Sunday 12 May 2013

Archive?

So, I have been listening to Archive tracks a lot since I last posted and I have been enjoying them and I appear to have created a review of some of their stuff, some of which I only found while putting this together. I wish I could have been more productive, I wish there was a more interesting blog post here about something that mattered or relating the whisper stories that have been filling the time with the children, so are relevant to this blog. But there isn't. There is only music. and so I shall just have to do with what I can create. If you haven't listened to any of these tracks before then I can recommend them and advise you to take the time to listen. It's worth it.


Oh, I'll warn you straight out, there's swearing, so listen with caution!

Would you like to know more?




This track is a good one to use simply because it ticks so many of my preferences in music that it's hard to count them all. There's a long track, of the kind that I used to hate when I was younger and listening to Introspective by the Pet Shop Boys but that I seem to be drawn to as I get older. Then there's the violins that are tweaked electronically and left alone too so that there's layers of stuff. And it keeps changing whilst staying reassuringly similar throughout - because I am autistic enough at least that I like my music predictable.


Then there's tracks like this that seem to accurately sum up my own annoying feelings. The fact that in the face of one thing going well I get stressed and start looking for what is going to go wrong. In the process I start dropping balls that I am juggling and things do go wrong and the stuff that was going right ends up getting subsumed by the pressure I place on it. This track puts all that into words and music in a way that self-perpetuates but also helps. I have a complicated relationship with music where I use it to feed the emotions I can recognise. This track sounds at once like the 70s but also like right now. If you liked ELO and the concept album Time then it is impossible not to find something that you enjoy in this.


To take something to the next level, if you have anger in you, then there is rather anthemic homage to all that makes blood boil and righteous fury bleed out. It is catchy, it is clever and it still manages to be raw and powerful like the other tracks that I have posted. I love the mantra and I love the way that the video uses text to achieve the same effect as the close up of the woman repeating it. The tortured bassline is very good for those heavy brows and the pressure in the veins that you get when the adrenaline is flowing, which leads us to the equally clever video for...


Violently. There's something just not quite right about dubbing the lyrics to the child in the video but at the same time compelling and entirely realistic. For some reason I get a strong sense of part of the walk to my school when I was in my teens from this.

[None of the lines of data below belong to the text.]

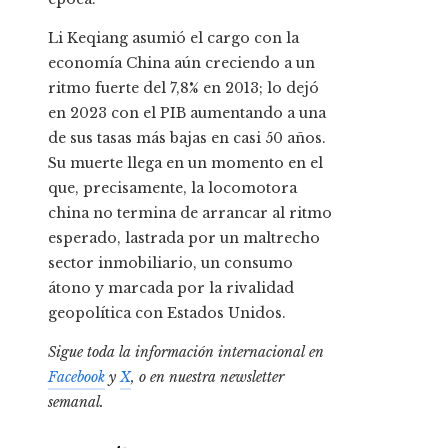
Li Keqiang asumió el cargo con la
economía China aún creciendo a un
ritmo fuerte del 7,8% en 2013; lo dejó
en 2023 con el PIB aumentando a una
de sus tasas más bajas en casi 50 años.
Su muerte llega en un momento en el
que, precisamente, la locomotora
china no termina de arrancar al ritmo
esperado, lastrada por un maltrecho
sector inmobiliario, un consumo
átono y marcada por la rivalidad
geopolítica con Estados Unidos.
Sigue toda la información internacional en
Facebook
y
X
, o en
nuestra newsletter
semanal
.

It's the sort of thing I would have ended up singing under my breath with my eyes closed while playing in my head over and over. The sort of music that I used to play on my long walks in the oh my God it's too early morning walks to school, that started at 6.45 and to which I would arrive around 7.15. It is the soundtrack to defiance, pointless but nevertheless satisfying defiance. It's the swearing and the bleepy beat that manages this one. At once happy and silly but also dark and brooding.


Silent has the advantage of a woman going "ooo ooo ooo" as an opening set of sounds, something I always feel drawn to. Just check out Enya's Boudicea on her the Celts album to see what I mean. She just hums and there's not a lot else to it, but I always wanted to write an alternative history piece to it where a woman leads the resistance in Britain to a Nazi invasion in late 1940 to it. Well, something like that. Maybe also a woman terrorist fighting for a political cause in any given state. Something in which a woman is angry and powerful and measured and everything that women aren't supposed to be in books and fiction, but not a man, still very much a woman. And this evokes that in a way that I can't adequately describe.